From the second day of Pesach, we count forty- nine days. This counting is referred to as Sefiras HaOmer. After the counting, on the fiftieth day, we observe the yom tov of Shavuos. This seven week period is in anticipation to our Kabolas HaTorah. The Sefer Hachinuch (Mitzvah 306) compares the expectation for the day of Shavuos to that of a slave counting the days towards his release and his freedom from slavery.

A slave, knowing that his emancipation will take place in a month's time, yearns for the day and feels increasingly elated as each day passes. Each day brings him closer to what he desires most: his freedom. Likewise, as the Sefer Hachinuch explains, "The whole core of Jewish life is nothing but the Torah. It is for the sake of Torah that the heaven, the earth, and Klal Yisrael were created . . . this is the basis and the reason for them being redeemed and taken out of Egypt. In order that they accept the Torah at Sinai and fulfill it . . . For this reason, since it is the essence of Jewish life, and for its sake they were redeemed and were elevated to all their great status -- we were commanded to count from the day after the yom tov of Pesach until the day that the Torah was given. This is to arouse in our souls a great yearning for that precious day -- our heart's anticipation. Like [Iyov 7:2], 'A slave longs for the shade' and always counts the time to come for the expected moment of his release to freedom. For the counting reveals that the person's whole desire and yearning is to reach that moment." The ultimate result of our freedom from our Egyptian bondage was to accept the Torah. We too, count in expectancy of the day of Shavuos.

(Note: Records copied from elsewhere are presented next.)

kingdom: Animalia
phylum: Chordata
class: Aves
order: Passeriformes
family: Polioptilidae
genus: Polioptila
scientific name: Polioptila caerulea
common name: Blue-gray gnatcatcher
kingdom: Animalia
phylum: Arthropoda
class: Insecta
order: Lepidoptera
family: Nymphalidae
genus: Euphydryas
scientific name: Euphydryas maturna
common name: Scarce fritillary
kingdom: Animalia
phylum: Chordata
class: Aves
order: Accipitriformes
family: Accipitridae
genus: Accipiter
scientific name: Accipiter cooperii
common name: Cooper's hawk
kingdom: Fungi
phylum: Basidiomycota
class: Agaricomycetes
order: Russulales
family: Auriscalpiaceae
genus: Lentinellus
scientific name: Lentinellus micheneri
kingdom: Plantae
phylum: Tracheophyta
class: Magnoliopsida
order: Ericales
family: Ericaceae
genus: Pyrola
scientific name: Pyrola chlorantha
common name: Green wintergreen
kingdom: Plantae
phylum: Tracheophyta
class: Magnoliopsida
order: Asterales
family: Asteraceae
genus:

This explanation poses a difficulty, for there is a dispute amongst the poskim as to whether the mitzvah of Sefiras HaOmer in our times is a Torah obligation or a Rabbinical obligation (Mishnah Berurah 489:1, Biyur Halachah). If the obligation is Rabbinical, the explanation is understood. Our counting is a remembrance of what occurred in preparation for Kabolas HaTorah that happened then. Klal Yisrael, when they left Egypt and looked forward to accepting Hashem's Torah felt like the slave who is yearning for his day of freedom. It was real for them, so they felt it.

However, if our counting is a Torah obligation, then each day that we count is in anticipation of our accepting the Torah. It is not a recollection, but a presently felt experience -- we are yearning for a real event. Each day we get closer to accepting the Torah. Is this true? Do we accept the Torah on Shavuos? It was already given to Klal Yisrael years ago on the first Shavuos. How does the Sefer Hachinuch's analogy to a slave yearning for the day of his freedom relate to us? When Klal Yisrael first left Egypt it was like that, for they were headed towards Sinai in expectation of receiving the Torah from Hashem. Today, when we approach the Yom Tov of Shavuos, how does our counting the Omer fit in?

The Talmud Yerushalmi (Rosh Hashanah 21a) has a tremendous insight, "R' MeSharshe'ah said in the name of R' Eidi that by all the korbonos it is written `chet' [sin]; and by Atzeres [Shavuos] it is not written `chet.' HaKodosh Boruch Hu says to them, "Since you have accepted upon yourselves the yoke of Torah, I attribute it to you as if there were no sins in your days." Hashem regards us on Shavuos, as being without sin. We are completely absolved of any of our wrongdoings. Everything was erased because of the act of assuming the yoke, all the responsibilities, obligations and efforts required to know and observe the Torah. We can achieve on Shavuos even more than we can on Yom Kippur!